They add that their forecasts call for what the numbers will look like when the final print of all GDP data is in hand. And they believe the initial release of second-quarter GDP growth will be less negative than the revised data. They said the initial numbers will depend on assumptions national accounts statisticians make about data that's not available yet.
Unemployment surge predicted
The steep decline in GDP means a major surge in unemployment. The Goldman team took three different approaches to estimate this unemployment surge.
The first is a basic calculation using Okun's Law. This implies an increase of almost four percentage points from the increase of eight percentage points in the output gap by the second quarter. Usually, a short-lived contraction would trigger a much smaller effect because layoffs tend to lag growth. However, the Goldman team notes that the surge in layoffs seems to be happening rapidly.
They also looked at what happened in the months after Hurricane Katrina. The unemployment surged by about six percentage points in Louisiana and 10 percentage points in the New Orleans area alone.
The third method involves a bottom-up analysis of likely job losses by sector and job. For example, workers in service and retail industries are likely to be laid off as consumption in those area plunges. This method points to an increase of six to seven percentage points in unemployment.
Factoring in all three of these methods, Goldman is looking for an increase of 5.5 percentage points in the unemployment rate over the next two quarters. That boosts unemployment from 3.5% to 9%.

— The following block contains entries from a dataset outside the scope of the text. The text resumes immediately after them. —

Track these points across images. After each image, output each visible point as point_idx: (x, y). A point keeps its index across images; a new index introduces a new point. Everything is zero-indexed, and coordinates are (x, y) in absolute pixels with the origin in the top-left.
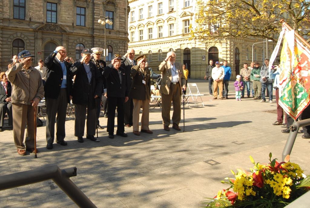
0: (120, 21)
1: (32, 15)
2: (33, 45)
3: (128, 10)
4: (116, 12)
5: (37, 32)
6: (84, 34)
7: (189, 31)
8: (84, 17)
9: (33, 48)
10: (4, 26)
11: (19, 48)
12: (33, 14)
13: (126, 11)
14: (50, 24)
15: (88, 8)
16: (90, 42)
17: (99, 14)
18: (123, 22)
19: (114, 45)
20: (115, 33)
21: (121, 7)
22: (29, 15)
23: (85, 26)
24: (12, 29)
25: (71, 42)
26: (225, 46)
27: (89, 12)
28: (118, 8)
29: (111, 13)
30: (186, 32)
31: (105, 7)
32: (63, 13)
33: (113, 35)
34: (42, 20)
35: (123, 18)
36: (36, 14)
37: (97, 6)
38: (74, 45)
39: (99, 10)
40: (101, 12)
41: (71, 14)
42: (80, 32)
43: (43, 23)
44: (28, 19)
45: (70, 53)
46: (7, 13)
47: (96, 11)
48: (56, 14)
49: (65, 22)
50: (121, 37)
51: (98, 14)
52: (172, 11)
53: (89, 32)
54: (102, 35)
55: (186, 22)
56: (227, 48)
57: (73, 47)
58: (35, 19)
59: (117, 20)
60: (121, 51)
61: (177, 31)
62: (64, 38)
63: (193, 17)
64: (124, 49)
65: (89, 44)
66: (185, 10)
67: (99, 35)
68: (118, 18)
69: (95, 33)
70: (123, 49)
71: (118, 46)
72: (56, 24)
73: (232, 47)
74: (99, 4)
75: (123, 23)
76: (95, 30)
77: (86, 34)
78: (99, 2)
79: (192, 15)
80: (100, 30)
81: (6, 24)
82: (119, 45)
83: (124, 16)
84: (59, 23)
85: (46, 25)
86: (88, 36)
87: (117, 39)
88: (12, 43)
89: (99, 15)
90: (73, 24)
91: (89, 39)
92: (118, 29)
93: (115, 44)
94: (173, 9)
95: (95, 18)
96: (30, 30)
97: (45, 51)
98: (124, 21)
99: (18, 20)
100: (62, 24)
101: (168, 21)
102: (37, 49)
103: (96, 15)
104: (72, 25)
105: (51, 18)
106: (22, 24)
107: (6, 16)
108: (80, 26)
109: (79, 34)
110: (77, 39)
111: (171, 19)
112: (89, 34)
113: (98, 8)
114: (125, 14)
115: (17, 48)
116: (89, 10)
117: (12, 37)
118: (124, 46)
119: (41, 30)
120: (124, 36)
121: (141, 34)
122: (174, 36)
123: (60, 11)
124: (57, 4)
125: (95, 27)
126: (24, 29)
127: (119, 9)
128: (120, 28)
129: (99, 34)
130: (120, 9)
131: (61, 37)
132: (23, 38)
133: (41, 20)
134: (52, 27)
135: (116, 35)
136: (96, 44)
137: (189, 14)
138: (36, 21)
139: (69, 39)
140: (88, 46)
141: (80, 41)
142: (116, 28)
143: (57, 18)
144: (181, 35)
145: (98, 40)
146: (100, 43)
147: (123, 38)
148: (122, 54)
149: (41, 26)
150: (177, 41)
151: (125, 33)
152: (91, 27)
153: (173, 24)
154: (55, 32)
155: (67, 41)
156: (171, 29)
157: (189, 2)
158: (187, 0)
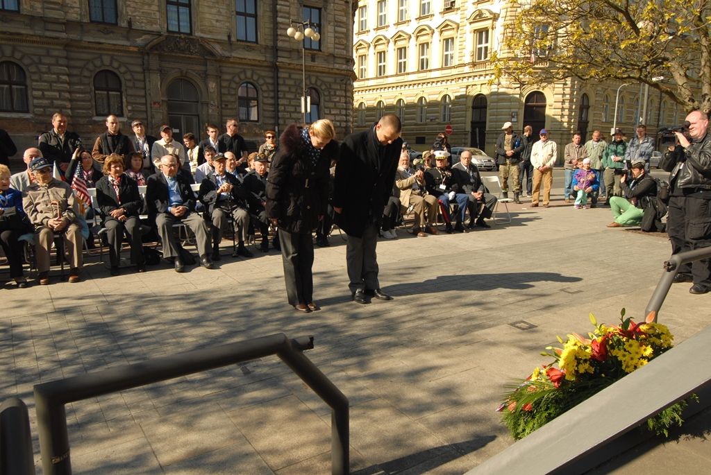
0: (336, 32)
1: (134, 14)
2: (140, 85)
3: (353, 4)
4: (326, 9)
5: (148, 54)
7: (486, 56)
8: (254, 19)
9: (142, 93)
10: (72, 40)
11: (110, 93)
12: (135, 12)
13: (349, 7)
14: (177, 37)
16: (269, 81)
17: (289, 13)
18: (343, 33)
19: (323, 87)
20: (325, 60)
22: (127, 13)
23: (257, 42)
24: (89, 48)
25: (227, 80)
26: (561, 91)
27: (264, 9)
28: (331, 1)
29: (315, 12)
30: (480, 58)
32: (206, 10)
33: (320, 64)
34: (158, 26)
35: (342, 25)
36: (143, 13)
38: (234, 86)
39: (288, 4)
40: (293, 10)
41: (223, 11)
42: (246, 57)
43: (159, 34)
44: (124, 24)
45: (226, 105)
46: (73, 8)
47: (282, 5)
48: (188, 11)
49: (211, 32)
50: (338, 69)
51: (286, 13)
53: (265, 56)
54: (297, 65)
55: (482, 34)
56: (564, 94)
57: (233, 92)
58: (142, 23)
59: (329, 29)
61: (461, 55)
62: (211, 69)
63: (500, 23)
64: (346, 97)
65: (268, 83)
66: (480, 6)
67: (289, 64)
68: (332, 24)
69: (280, 59)
70: (342, 96)
71: (330, 88)
72: (191, 37)
73: (575, 93)
75: (343, 36)
76: (279, 52)
77: (259, 61)
79: (495, 17)
80: (290, 51)
81: (74, 36)
82: (335, 86)
83: (344, 19)
84: (198, 34)
85: (167, 37)
86: (267, 67)
87: (328, 73)
88: (92, 79)
89: (287, 16)
90: (229, 37)
91: (266, 73)
92: (331, 50)
93: (326, 85)
94: (454, 2)
95: (280, 23)
96: (132, 49)
97: (169, 100)
98: (344, 30)
99: (101, 26)
100: (205, 36)
101: (442, 32)
102: (150, 94)
103: (281, 17)
104: (226, 38)
105: (177, 21)
106: (111, 35)
107: (73, 16)
108: (246, 41)
109: (244, 61)
110: (241, 72)
111: (449, 27)
112: (266, 61)
114: (346, 14)
115: (105, 92)
116: (264, 3)
117: (90, 66)
118: (346, 91)
119: (157, 50)
120: (344, 67)
121: (381, 62)
122: (454, 67)
123: (198, 5)
125: (280, 44)
126: (117, 48)
127: (334, 3)
128: (335, 48)
129: (289, 62)
130: (336, 1)
131: (203, 68)
132: (118, 69)
133: (154, 26)
134: (182, 44)
135: (328, 63)
136: (284, 84)
137: (488, 15)
138: (144, 28)
139: (221, 72)
140: (264, 88)
141: (246, 77)
142: (328, 48)
143: (193, 22)
144: (469, 64)
145: (286, 75)
146: (291, 82)
147: (343, 72)
148: (340, 109)
149: (155, 41)
150: (459, 78)
151: (346, 58)
152: (270, 44)
153: (452, 39)
154: (190, 56)
155: (219, 78)
156: (446, 49)
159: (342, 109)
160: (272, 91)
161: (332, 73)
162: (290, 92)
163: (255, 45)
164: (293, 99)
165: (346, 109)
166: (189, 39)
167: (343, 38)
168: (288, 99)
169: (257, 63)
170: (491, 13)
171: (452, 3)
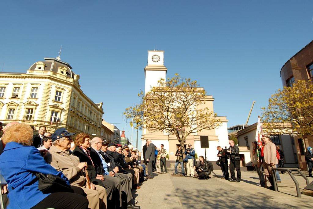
7: (30, 119)
30: (27, 118)
52: (15, 97)
55: (30, 110)
61: (18, 116)
63: (38, 107)
66: (31, 100)
101: (8, 105)
111: (13, 104)
144: (21, 120)
153: (14, 109)
156: (10, 113)
157: (36, 94)
158: (34, 92)
170: (36, 104)
171: (16, 96)
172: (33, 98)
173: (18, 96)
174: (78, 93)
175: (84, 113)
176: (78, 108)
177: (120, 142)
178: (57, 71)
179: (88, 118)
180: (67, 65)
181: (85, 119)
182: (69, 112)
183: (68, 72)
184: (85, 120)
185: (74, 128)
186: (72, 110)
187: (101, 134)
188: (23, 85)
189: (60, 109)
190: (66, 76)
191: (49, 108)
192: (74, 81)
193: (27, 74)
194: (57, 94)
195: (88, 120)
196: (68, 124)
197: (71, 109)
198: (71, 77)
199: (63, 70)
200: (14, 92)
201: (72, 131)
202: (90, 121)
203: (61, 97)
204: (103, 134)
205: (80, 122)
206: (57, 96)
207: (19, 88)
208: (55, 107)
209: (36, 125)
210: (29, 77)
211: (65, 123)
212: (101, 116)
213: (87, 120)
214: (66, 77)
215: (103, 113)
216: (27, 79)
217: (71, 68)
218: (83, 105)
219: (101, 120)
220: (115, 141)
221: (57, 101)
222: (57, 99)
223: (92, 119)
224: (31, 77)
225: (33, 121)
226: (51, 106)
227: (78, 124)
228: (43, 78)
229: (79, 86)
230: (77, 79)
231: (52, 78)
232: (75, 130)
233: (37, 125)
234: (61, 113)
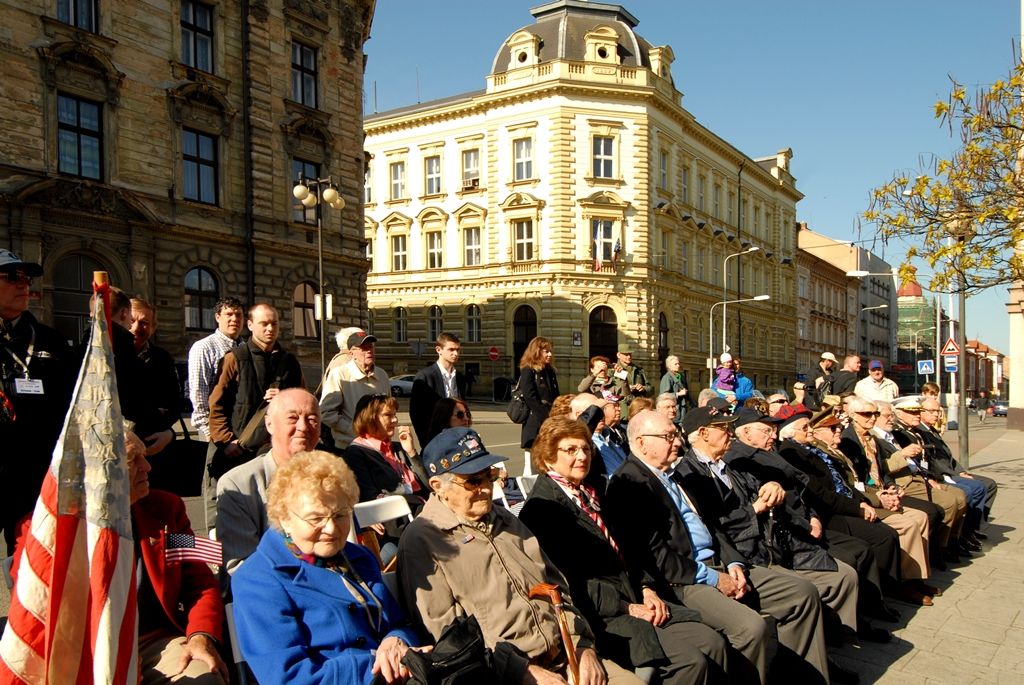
4: (328, 166)
5: (20, 208)
6: (218, 233)
7: (530, 256)
8: (212, 169)
13: (361, 167)
14: (78, 184)
15: (227, 138)
16: (239, 267)
17: (271, 166)
20: (327, 241)
21: (345, 151)
23: (217, 204)
25: (165, 262)
26: (635, 307)
27: (230, 154)
28: (335, 155)
29: (310, 168)
30: (520, 257)
31: (290, 144)
32: (131, 145)
34: (41, 163)
35: (352, 192)
37: (259, 137)
38: (178, 271)
39: (269, 152)
40: (278, 161)
41: (162, 151)
42: (200, 226)
43: (42, 175)
45: (165, 303)
47: (258, 152)
48: (96, 145)
49: (138, 182)
50: (348, 257)
51: (265, 164)
52: (472, 187)
53: (233, 229)
54: (286, 245)
55: (523, 226)
56: (639, 312)
57: (176, 281)
58: (10, 153)
60: (350, 306)
61: (492, 251)
62: (139, 241)
63: (545, 212)
65: (237, 271)
66: (518, 189)
67: (273, 243)
69: (256, 235)
70: (355, 297)
71: (337, 285)
72: (103, 186)
73: (653, 311)
74: (268, 131)
75: (354, 208)
76: (255, 223)
77: (223, 235)
78: (270, 124)
79: (541, 205)
82: (342, 282)
83: (353, 184)
84: (115, 182)
85: (57, 182)
86: (233, 244)
87: (334, 261)
89: (269, 170)
90: (171, 192)
91: (233, 255)
92: (337, 228)
93: (330, 280)
95: (257, 179)
97: (57, 289)
98: (356, 199)
100: (128, 186)
101: (460, 218)
103: (258, 170)
104: (166, 194)
105: (74, 159)
108: (199, 201)
109: (197, 233)
110: (191, 250)
111: (472, 213)
112: (232, 235)
113: (264, 142)
114: (357, 177)
116: (231, 147)
119: (38, 202)
120: (357, 254)
122: (483, 267)
123: (117, 135)
124: (100, 105)
125: (256, 211)
127: (340, 159)
128: (343, 225)
129: (271, 239)
130: (343, 157)
131: (123, 239)
133: (33, 161)
134: (86, 197)
135: (332, 245)
136: (264, 274)
137: (530, 201)
138: (13, 163)
139: (155, 247)
140: (231, 278)
141: (199, 259)
142: (332, 224)
143: (106, 162)
144: (506, 264)
145: (267, 260)
146: (275, 272)
147: (355, 262)
148: (352, 317)
149: (36, 185)
150: (493, 283)
151: (359, 241)
152: (240, 209)
153: (478, 229)
154: (101, 217)
155: (151, 257)
156: (469, 243)
157: (529, 164)
158: (523, 159)
159: (355, 317)
160: (243, 284)
161: (340, 262)
162: (273, 286)
163: (215, 209)
164: (279, 298)
165: (361, 318)
166: (98, 188)
167: (353, 211)
168: (270, 297)
169: (218, 237)
170: (535, 199)
171: (474, 181)
172: (525, 179)
173: (478, 180)
174: (677, 129)
175: (710, 209)
176: (685, 192)
177: (892, 320)
178: (582, 51)
179: (730, 227)
180: (614, 13)
181: (717, 233)
182: (653, 217)
183: (624, 45)
184: (720, 239)
185: (680, 276)
186: (661, 206)
187: (796, 289)
188: (486, 139)
189: (616, 207)
190: (617, 67)
191: (578, 210)
192: (652, 78)
193: (488, 91)
194: (596, 151)
195: (734, 238)
196: (655, 263)
197: (657, 201)
198: (639, 63)
199: (602, 43)
200: (466, 170)
201: (674, 287)
202: (743, 240)
203: (613, 158)
204: (807, 288)
205: (701, 248)
206: (598, 157)
207: (476, 151)
208: (597, 201)
209: (550, 276)
210: (496, 104)
211: (645, 261)
212: (791, 213)
213: (730, 239)
214: (619, 71)
215: (797, 197)
216: (491, 112)
217: (632, 25)
218: (702, 178)
219: (792, 227)
220: (870, 318)
221: (602, 176)
222: (602, 171)
223: (750, 229)
224: (504, 102)
225: (540, 263)
226: (585, 200)
227: (694, 260)
228: (540, 95)
229: (677, 95)
230: (663, 68)
231: (572, 89)
232: (686, 284)
233: (554, 274)
234: (624, 222)
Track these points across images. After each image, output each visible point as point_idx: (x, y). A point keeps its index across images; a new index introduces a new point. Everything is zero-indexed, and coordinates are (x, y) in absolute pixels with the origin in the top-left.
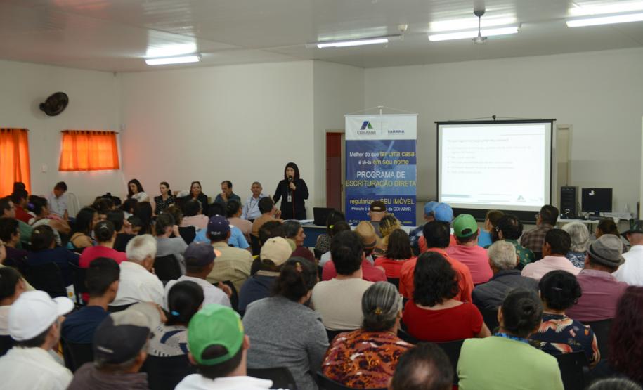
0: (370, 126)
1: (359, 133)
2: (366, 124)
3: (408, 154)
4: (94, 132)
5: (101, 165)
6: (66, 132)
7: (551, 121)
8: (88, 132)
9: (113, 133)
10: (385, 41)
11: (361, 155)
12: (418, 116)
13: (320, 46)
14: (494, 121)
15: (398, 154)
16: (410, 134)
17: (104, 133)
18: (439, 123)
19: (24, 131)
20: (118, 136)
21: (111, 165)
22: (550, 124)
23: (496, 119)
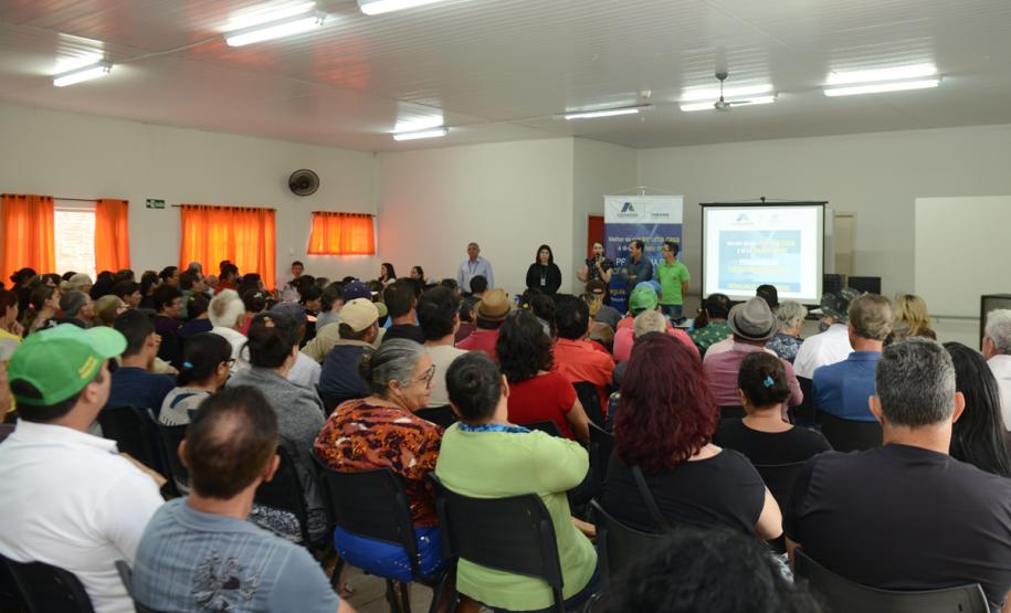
0: (631, 209)
1: (620, 216)
2: (627, 206)
3: (672, 240)
4: (348, 215)
5: (354, 249)
6: (318, 213)
7: (823, 204)
8: (341, 214)
9: (369, 216)
10: (635, 111)
11: (621, 240)
12: (684, 199)
13: (568, 117)
14: (763, 204)
15: (662, 240)
16: (676, 217)
17: (360, 215)
18: (704, 205)
19: (271, 211)
20: (374, 219)
21: (366, 249)
22: (821, 207)
23: (766, 201)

A risk to their forecast is that the headline U3 unemployment could increase by less than they expect if shutdowns keep workers from looking for jobs. In order to qualify for unemployment, workers must be actively search for jobs, although filling out online job applications does count. Some states have waived this requirement.
Because of this risk, they believe their forecast could be more likely to appear in the U5 unemployment rate, which includes workers who want to work and are available but didn't look for a job.